Now spending most of his time in Princeton, New Jersey, and also traveling much to New York and Berlin, where he is director of the Jewish Museum Berlin, Blumenthal says he now has more perspectives on his days in Shanghai. "You think back and you see there are some good things. It saved our lives. We did meet some nice people, friendship that you kept for the rest of your life. I didn't know much about Chinese culture, but I did learn about the Far East and something about China."

He believes that is why in 1973 he was invited to be chairman of the National Committee on United States-China Relations, an NGO that promotes understanding and exchanges between the two countries.

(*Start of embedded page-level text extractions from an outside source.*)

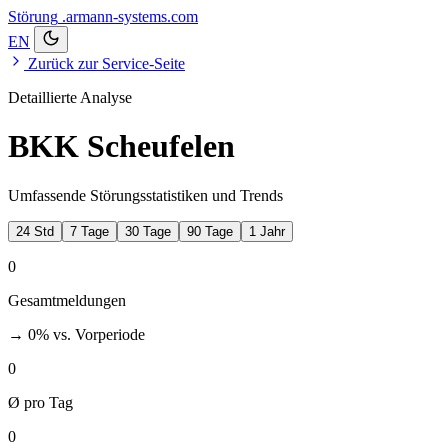
Störung
.armann-systems.com
EN
Zurück zur Service-Seite
Detaillierte Analyse
BKK Scheufelen
Umfassende Störungsstatistiken und Trends
24 Std
7 Tage
30 Tage
90 Tage
1 Jahr
0
Gesamtmeldungen
→ 0%
vs. Vorperiode
0
Ø pro Tag
0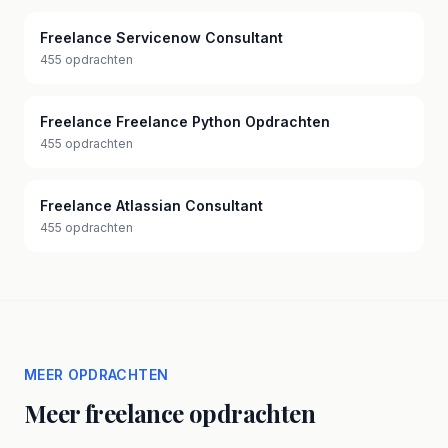
Freelance Servicenow Consultant
455 opdrachten
Freelance Freelance Python Opdrachten
455 opdrachten
Freelance Atlassian Consultant
455 opdrachten
MEER OPDRACHTEN
Meer freelance opdrachten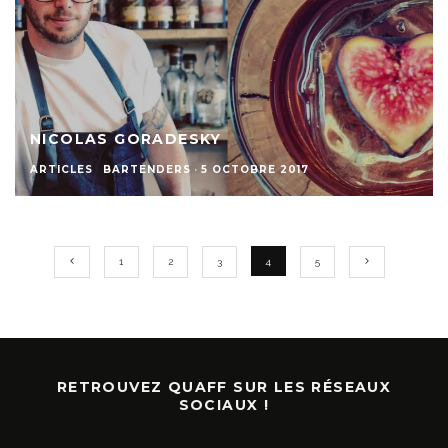
NICOLAS GORADESKY
ARTICLES
BARTENDERS
·
5 OCTOBRE 2017
1
2
3
4
5
RETROUVEZ QUAFF SUR LES RÉSEAUX
SOCIAUX !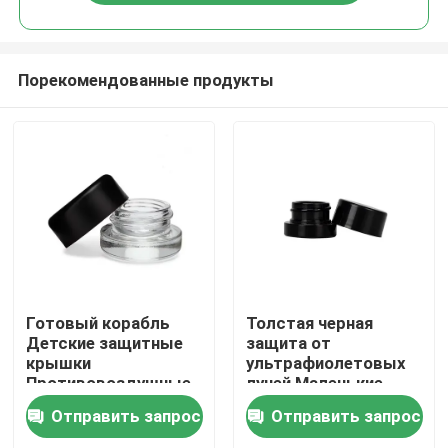
Порекомендованные продукты
Дом
Готовый корабль
Толстая черная
Детские защитные
защита от
крышки
ультрафиолетовых
Продукты
Противовоздушные
лучей Маленькие
малые стеклянные
стеклянные банки с
Отправить запрос
Отправить запрос
концентрированные
крышками 5 мл
Видео
цветочные масла
Концентратные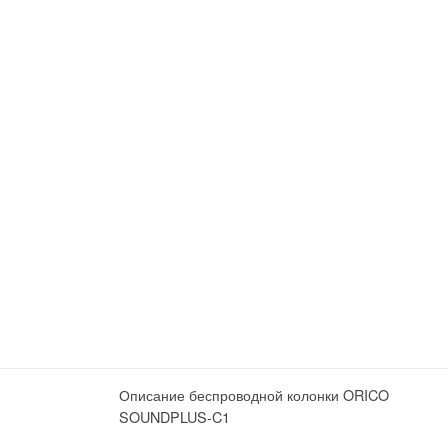
Описание беспроводной колонки ORICO
SOUNDPLUS-C1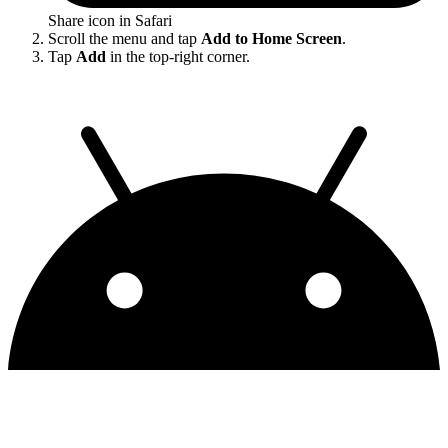
Share icon in Safari
Scroll the menu and tap
Add to Home Screen
.
Tap
Add
in the top-right corner.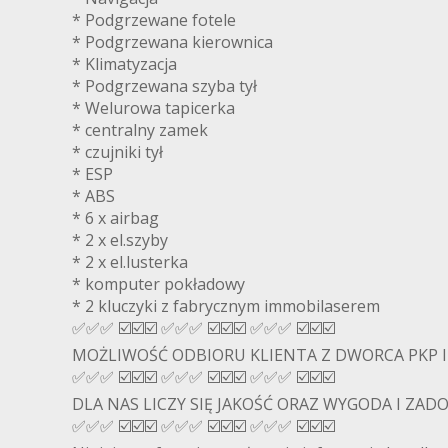
* Podgrzewane fotele
* Podgrzewana kierownica
* Klimatyzacja
* Podgrzewana szyba tył
* Welurowa tapicerka
* centralny zamek
* czujniki tył
* ESP
* ABS
* 6 x airbag
* 2 x el.szyby
* 2 x el.lusterka
* komputer pokładowy
* 2 kluczyki z fabrycznym immobilaserem
✅✅✅ ☑️☑️☑️ ✅✅✅ ☑️☑️☑️ ✅✅✅ ☑️☑️☑️
MOŻLIWOŚĆ ODBIORU KLIENTA Z DWORCA PKP I
✅✅✅ ☑️☑️☑️ ✅✅✅ ☑️☑️☑️ ✅✅✅ ☑️☑️☑️
DLA NAS LICZY SIĘ JAKOŚĆ ORAZ WYGODA I ZADO
✅✅✅ ☑️☑️☑️ ✅✅✅ ☑️☑️☑️ ✅✅✅ ☑️☑️☑️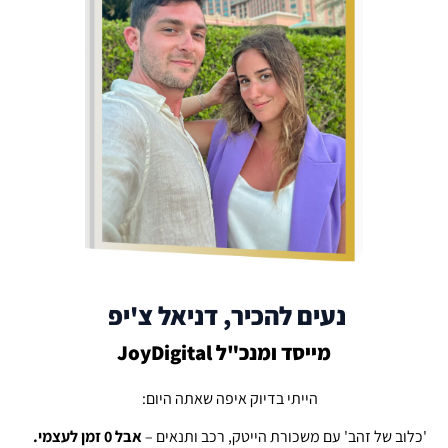
נעים להכיר, דניאל צ'יפ
מייסד ומנכ"ל JoyDigital
הייתי בדיוק איפה שאתה היום:
'כלוב של זהב' עם משכורת הייטק, רכב ותנאים –
אבל 0 זמן לעצמי.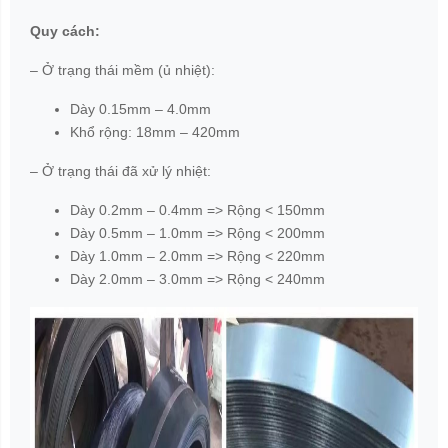
Quy cách:
– Ở trạng thái mềm (ủ nhiệt):
Dày 0.15mm – 4.0mm
Khổ rộng: 18mm – 420mm
– Ở trạng thái đã xử lý nhiệt:
Dày 0.2mm – 0.4mm => Rộng < 150mm
Dày 0.5mm – 1.0mm => Rộng < 200mm
Dày 1.0mm – 2.0mm => Rộng < 220mm
Dày 2.0mm – 3.0mm => Rộng < 240mm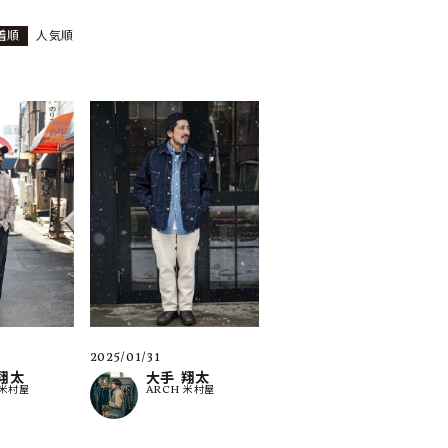
着順
人気順
ーチ
アーチサッポロ
オールデン
トミカ
アストールフレックス
アーツアンドクラフツ
2025/01/31
翔太
大手 翔太
 米村屋
ARCH 米村屋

He says that if he had not stayed in China as a teenager he would not have the kind of understanding he has of it today. "China today is much, much better. I think China is a miracle. Chinese people (have made) a leap from the 19th century to the 21st century. It's a fantastic accomplishment. It has been done with a lot of hard work and intelligence. I don't think any other country could have done that.

"You have to admire them. I think Chinese people are wonderful and talented. They have demonstrated they can do a lot of things better than we can."

He says he is optimistic about the bilateral relationship between the two countries. "I think it's a pretty good relationship. We accommodate each other because we know we have to live together in this world."